Inside the extraordinary Artscape Wychwood Barns — a converted TTC streetcar maintenance facility turned arts hub — Sunday's market combines local food vendors with artists' studios, gallery spaces, and the neighbourhood's excellent café scene. The heritage architecture alone is worth the visit.
Neighbourhood: St. Clair West / Hillcrest · Address: 601 Christie St, Toronto, ON · Hours: Mon–Sun 9:00 AM – 5:00 PM · Phone: (416) 653-3520
Why Visit
Skip the grocery store and pick up Ontario produce, artisanal bread, and farm-fresh eggs, all while wandering through former streetcar barns now filled with artist studios. The building’s huge skylights and restored industrial details make your morning shopping run surprisingly beautiful.
What Makes It Unique
Unlike other markets, you’re actually shopping inside century-old transit barns, sharing space with working artists and community groups. The mix of local farms, food makers, and open creative studios isn’t replicated anywhere else in the city, and you can grab a café coffee without leaving the building. The constant flow of both art and food makes every visit feel a bit different.
If you’re only going to do one Sunday market in Toronto, Artscape Wychwood Barns is a very strong argument for making it this one. The market itself is great, but what really makes the place stick in your memory is the setting. You’re walking into a former TTC streetcar maintenance facility, and they didn’t flatten its character in the conversion. The long interior, exposed structure, industrial bones, and huge sense of scale are still there, just softened by plants, public art, community use, and the steady rhythm of people picking up bread, vegetables, coffee, and flowers. Even if you showed up and somehow forgot to buy anything, the building would still feel worth the trip.
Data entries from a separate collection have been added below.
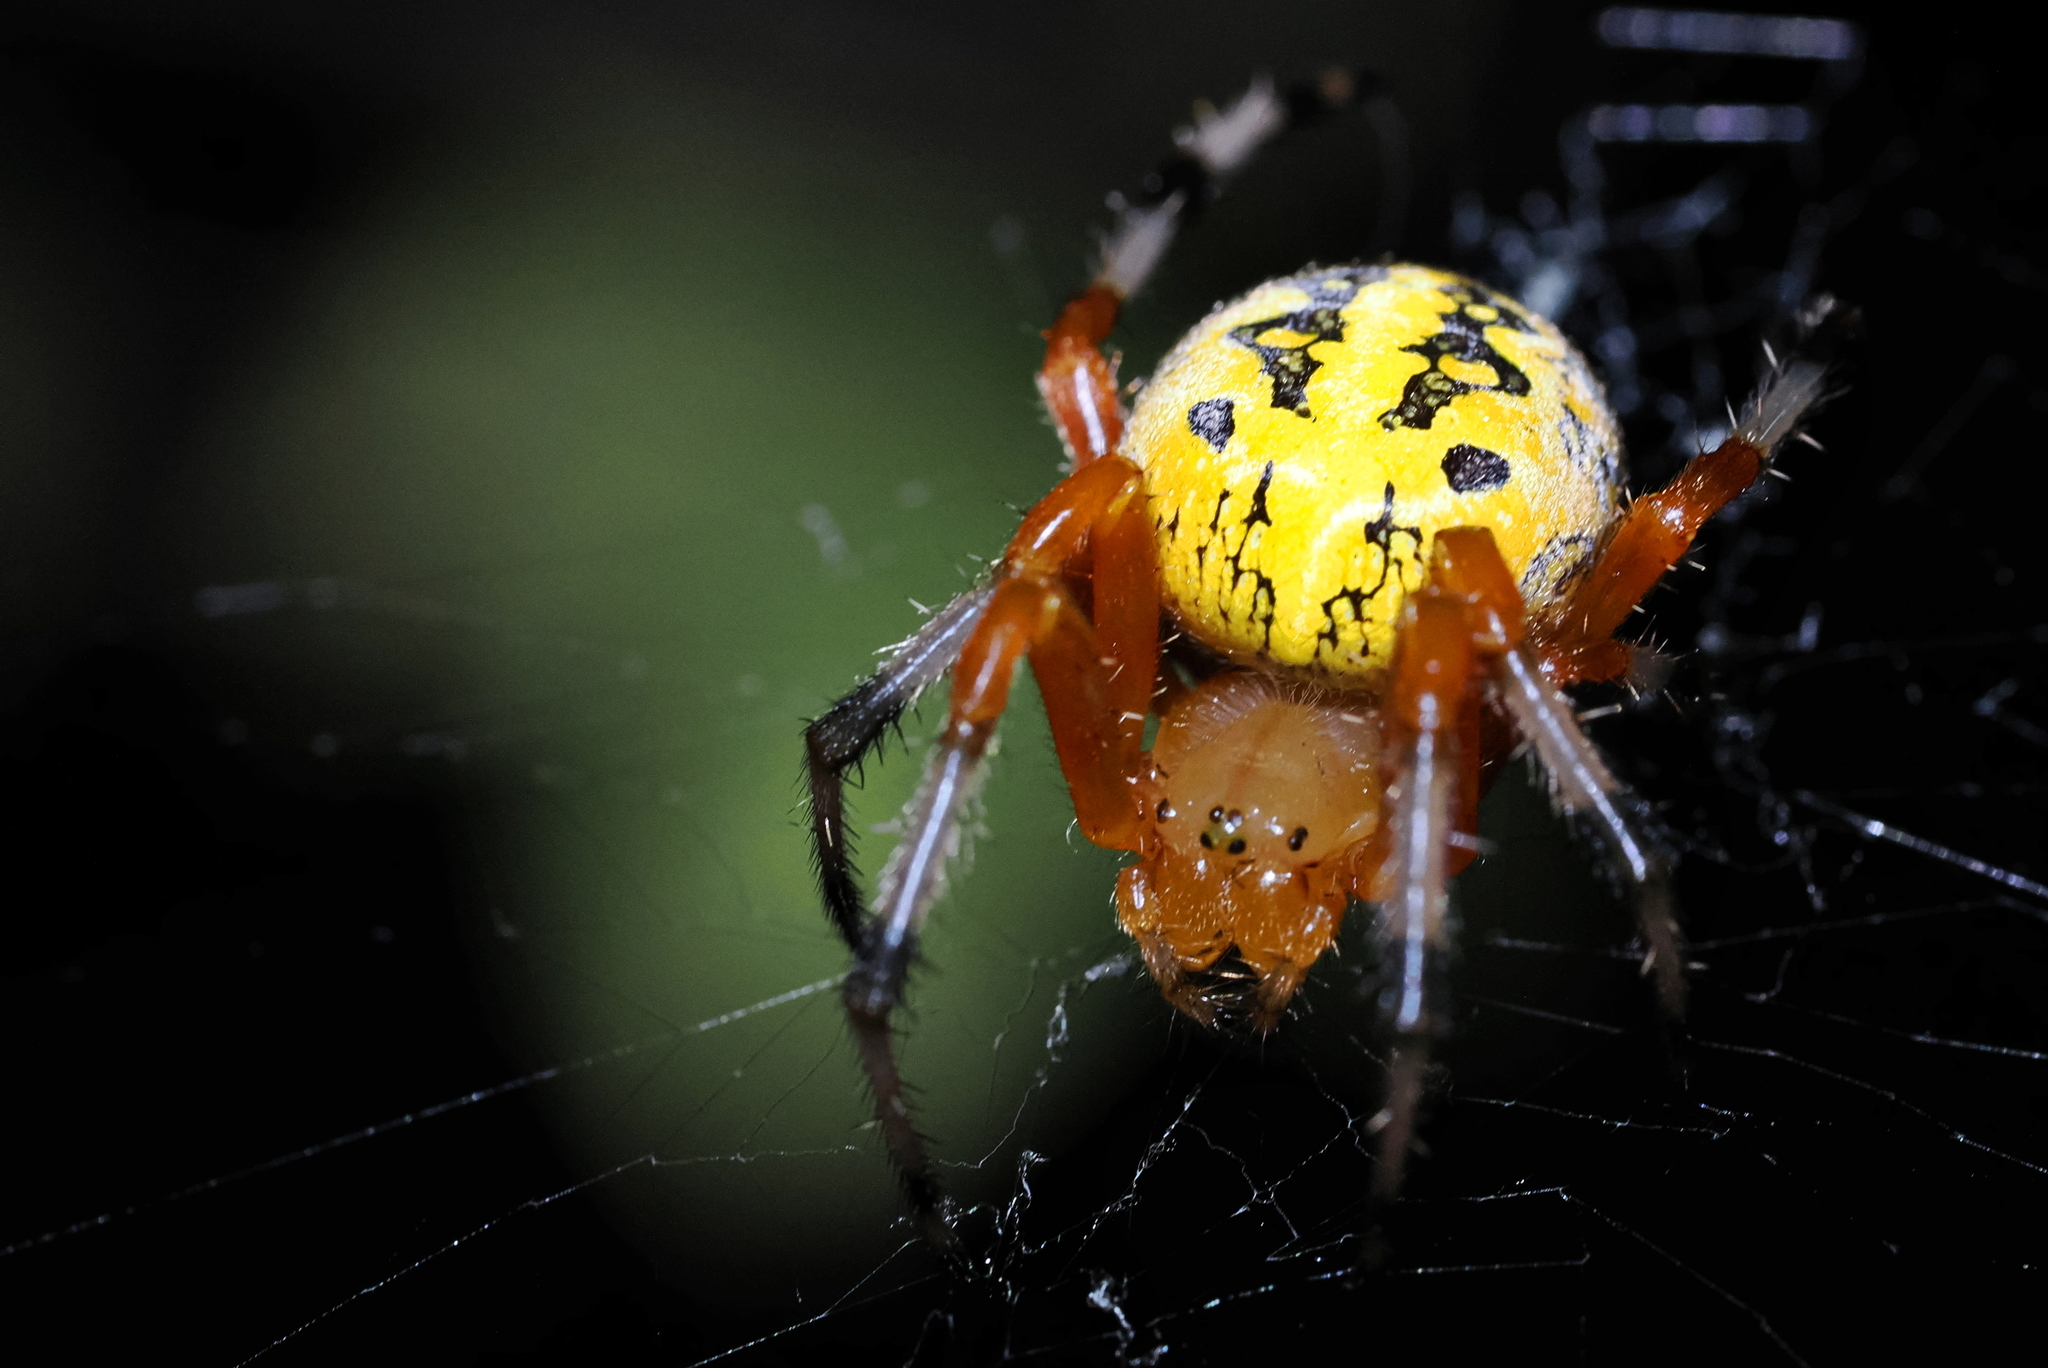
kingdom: Animalia
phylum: Arthropoda
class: Arachnida
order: Araneae
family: Araneidae
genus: Araneus
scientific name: Araneus marmoreus
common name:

On Sunday morning, the place has a nice, lived-in energy rather than a polished event feel. You’ll see locals doing their weekly shop with tote bags and little carts, kids weaving around the tables, people stopping to chat with vendors they clearly know by name, and visitors trying to decide whether to get pastries first or coffee first. Get both. The market tends to lean more neighbourhoody than flashy, which is part of the appeal. It’s not trying too hard. You can actually browse without feeling rushed, and the vendors are usually happy to talk about what’s in season, where something was grown, or what to do with that bunch of greens you bought because it looked good in the moment.
What I like most is that it doesn’t feel separated from the rest of the building. You’re not just in a food market; you’re inside a working arts hub. Depending on what’s open that day, you can wander past artist studios, peek into gallery spaces, and get a sense of the building as a community space rather than a one-purpose attraction. That mix gives the whole visit more texture. You might come for produce and leave having spent half an hour staring at the roofline and taking photos of old brick, beams, and the way the light moves through the barn.
The surrounding St. Clair West and Hillcrest area helps too. After the market, it’s easy to keep the morning going with a coffee or lunch nearby. There are solid cafés in the neighbourhood, and the park around the barns makes a good spot to sit if you picked up something ready to eat. If the weather’s decent, don’t rush off. The site rewards a slower visit.
A practical note: go earlier on Sunday if you want the best selection and a calmer browse. Late morning gets busier, and the popular baked goods can disappear fast. It’s free to enter, easy to reach from St. Clair West Station, and absolutely worth doing even if you’re not a hardcore market person. Honestly, I’d recommend it just as much to someone who likes old Toronto buildings as to someone shopping for dinner. That’s the trick of Wychwood Barns—it never feels like only one thing.